M (1931)
[7]
Peter Lorre gives a star-making performance as a child murderer running from both the law and the criminal underground in this stylish early ‘talkie’ from Fritz Lang (Metropolis). As much as I love both Lang and Lorre, M is a mixed bag for me. It starts off brilliantly, with the children singing and the villain’s shadowy introduction. But as the movie becomes more about the police and the criminals trying to catch the villain, and not at all about the child murderer himself, I interest wanes a bit. The finale finally brings the perpetrator to the foreground, in a fake courtroom trial held by the criminal underground. Peter Lorre’s character gives a pretentious speech with which I have major issues. I am not comfortable with the fact that this movie asks us to understand the child murderer. In fact, the movie doesn’t even end with the murderer’s legal condemnation — it cuts away before the verdict is given.
I’m liberal, but I’m not so liberal as to give child murderers the benefit of the doubt. I can tolerate a lot of moral gray area as long as the filmmakers don’t take a stand on the gray issues and preach their opinions to me. It’s better to just open up a conversation on the issue rather than take a stand. Especially when the stand you’re taking is that it’s more important to understand child murderers than it is to convict them of their crimes. Maybe if I were opposed to the death penalty, I’d like this movie more. But the way I see it, there is real evil in the world. It sometimes comes in the shape of child murderers, and the death penalty is sometimes much more appropriate than sensitivity training.

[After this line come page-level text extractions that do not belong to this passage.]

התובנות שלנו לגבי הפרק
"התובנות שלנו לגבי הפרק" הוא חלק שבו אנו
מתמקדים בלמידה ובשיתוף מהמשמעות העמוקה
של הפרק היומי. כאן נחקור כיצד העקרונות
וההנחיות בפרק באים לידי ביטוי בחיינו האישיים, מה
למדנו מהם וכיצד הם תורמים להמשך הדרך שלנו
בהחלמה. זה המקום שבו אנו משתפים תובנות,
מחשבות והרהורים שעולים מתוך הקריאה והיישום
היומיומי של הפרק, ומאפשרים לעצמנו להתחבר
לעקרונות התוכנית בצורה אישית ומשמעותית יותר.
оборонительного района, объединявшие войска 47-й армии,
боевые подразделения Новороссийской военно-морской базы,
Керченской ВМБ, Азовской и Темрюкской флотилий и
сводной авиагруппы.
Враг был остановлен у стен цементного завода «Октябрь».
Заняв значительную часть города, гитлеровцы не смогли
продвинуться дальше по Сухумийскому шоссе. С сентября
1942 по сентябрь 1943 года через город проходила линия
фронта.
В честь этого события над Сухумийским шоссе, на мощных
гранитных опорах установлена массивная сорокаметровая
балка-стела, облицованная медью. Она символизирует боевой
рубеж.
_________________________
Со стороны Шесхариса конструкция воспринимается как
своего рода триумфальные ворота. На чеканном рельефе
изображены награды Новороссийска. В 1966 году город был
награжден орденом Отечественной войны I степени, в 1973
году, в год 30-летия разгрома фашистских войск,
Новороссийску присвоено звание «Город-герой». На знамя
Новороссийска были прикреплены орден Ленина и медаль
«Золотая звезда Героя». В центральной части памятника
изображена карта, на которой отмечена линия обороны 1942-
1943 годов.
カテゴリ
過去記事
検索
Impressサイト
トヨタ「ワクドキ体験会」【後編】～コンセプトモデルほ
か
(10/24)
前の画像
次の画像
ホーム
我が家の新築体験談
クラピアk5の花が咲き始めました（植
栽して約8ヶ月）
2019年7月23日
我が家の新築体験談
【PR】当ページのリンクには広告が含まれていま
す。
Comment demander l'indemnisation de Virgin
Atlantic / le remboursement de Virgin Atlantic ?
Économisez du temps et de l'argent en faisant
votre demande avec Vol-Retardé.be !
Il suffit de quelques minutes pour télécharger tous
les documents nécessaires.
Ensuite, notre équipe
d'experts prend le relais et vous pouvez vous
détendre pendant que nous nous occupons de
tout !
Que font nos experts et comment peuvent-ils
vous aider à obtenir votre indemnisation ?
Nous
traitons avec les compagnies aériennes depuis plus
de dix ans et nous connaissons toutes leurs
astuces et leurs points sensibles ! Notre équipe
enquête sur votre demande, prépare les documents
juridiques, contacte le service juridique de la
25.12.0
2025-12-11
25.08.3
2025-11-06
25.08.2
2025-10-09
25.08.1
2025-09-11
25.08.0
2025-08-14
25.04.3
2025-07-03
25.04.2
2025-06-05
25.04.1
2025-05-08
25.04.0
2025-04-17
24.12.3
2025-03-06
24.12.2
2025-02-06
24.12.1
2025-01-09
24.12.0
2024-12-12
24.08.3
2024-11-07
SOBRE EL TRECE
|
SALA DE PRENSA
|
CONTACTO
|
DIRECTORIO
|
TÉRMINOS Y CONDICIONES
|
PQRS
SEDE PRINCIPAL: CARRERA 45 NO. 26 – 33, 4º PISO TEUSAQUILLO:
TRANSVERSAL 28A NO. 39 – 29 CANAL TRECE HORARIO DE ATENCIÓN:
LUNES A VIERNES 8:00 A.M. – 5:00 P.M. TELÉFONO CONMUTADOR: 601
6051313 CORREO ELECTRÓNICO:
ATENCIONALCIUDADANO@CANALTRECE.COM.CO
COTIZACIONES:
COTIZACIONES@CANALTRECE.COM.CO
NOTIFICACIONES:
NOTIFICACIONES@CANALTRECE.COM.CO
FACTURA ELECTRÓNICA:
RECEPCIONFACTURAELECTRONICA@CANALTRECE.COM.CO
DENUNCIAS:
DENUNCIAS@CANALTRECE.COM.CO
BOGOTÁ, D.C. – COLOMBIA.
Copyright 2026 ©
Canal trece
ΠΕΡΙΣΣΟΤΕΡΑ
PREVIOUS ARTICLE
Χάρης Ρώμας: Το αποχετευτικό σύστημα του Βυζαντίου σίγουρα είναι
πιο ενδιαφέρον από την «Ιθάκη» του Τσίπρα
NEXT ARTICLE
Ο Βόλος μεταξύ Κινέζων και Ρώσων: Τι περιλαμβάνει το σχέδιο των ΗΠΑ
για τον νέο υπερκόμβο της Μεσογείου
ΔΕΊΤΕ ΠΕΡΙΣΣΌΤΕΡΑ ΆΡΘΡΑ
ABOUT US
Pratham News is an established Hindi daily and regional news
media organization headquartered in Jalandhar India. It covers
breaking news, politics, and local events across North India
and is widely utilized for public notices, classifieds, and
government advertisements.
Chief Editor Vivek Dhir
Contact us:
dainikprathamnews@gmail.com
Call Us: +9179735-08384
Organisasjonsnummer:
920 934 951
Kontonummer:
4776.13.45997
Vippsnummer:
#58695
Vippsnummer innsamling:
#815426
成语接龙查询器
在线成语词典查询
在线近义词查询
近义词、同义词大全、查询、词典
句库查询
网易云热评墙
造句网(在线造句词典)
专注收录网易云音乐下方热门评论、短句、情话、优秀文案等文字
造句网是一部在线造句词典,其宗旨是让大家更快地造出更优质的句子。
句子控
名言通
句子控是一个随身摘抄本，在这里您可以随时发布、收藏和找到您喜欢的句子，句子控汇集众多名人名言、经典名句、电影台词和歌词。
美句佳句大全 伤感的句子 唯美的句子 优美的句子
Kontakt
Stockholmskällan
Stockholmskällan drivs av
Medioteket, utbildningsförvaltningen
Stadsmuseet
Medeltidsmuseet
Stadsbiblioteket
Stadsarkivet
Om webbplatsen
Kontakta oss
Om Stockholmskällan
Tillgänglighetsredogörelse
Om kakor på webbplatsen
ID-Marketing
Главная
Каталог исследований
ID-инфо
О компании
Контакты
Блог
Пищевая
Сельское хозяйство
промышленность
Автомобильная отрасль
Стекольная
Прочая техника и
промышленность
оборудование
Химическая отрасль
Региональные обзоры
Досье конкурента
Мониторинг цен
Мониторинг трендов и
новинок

I appreciate the closing statement from the dead children’s mothers, as they await a verdict the film will never show: “This won’t bring our children back.” With that, the movie might be suggesting tolerance and justice aren’t enough. But everything up until that final line of dialogue seems to the contrary.
I guess this movie hit a raw nerve with me, as I often find myself arguing with friends about the death penalty. Even despite my huge moral issue with the movie’s ending, it also dragged in its middle hour, and I found the villain’s lack of screen time a bit disappointing. Even with my reservations, this is still a gorgeously made film with some genuinely creepy sequences.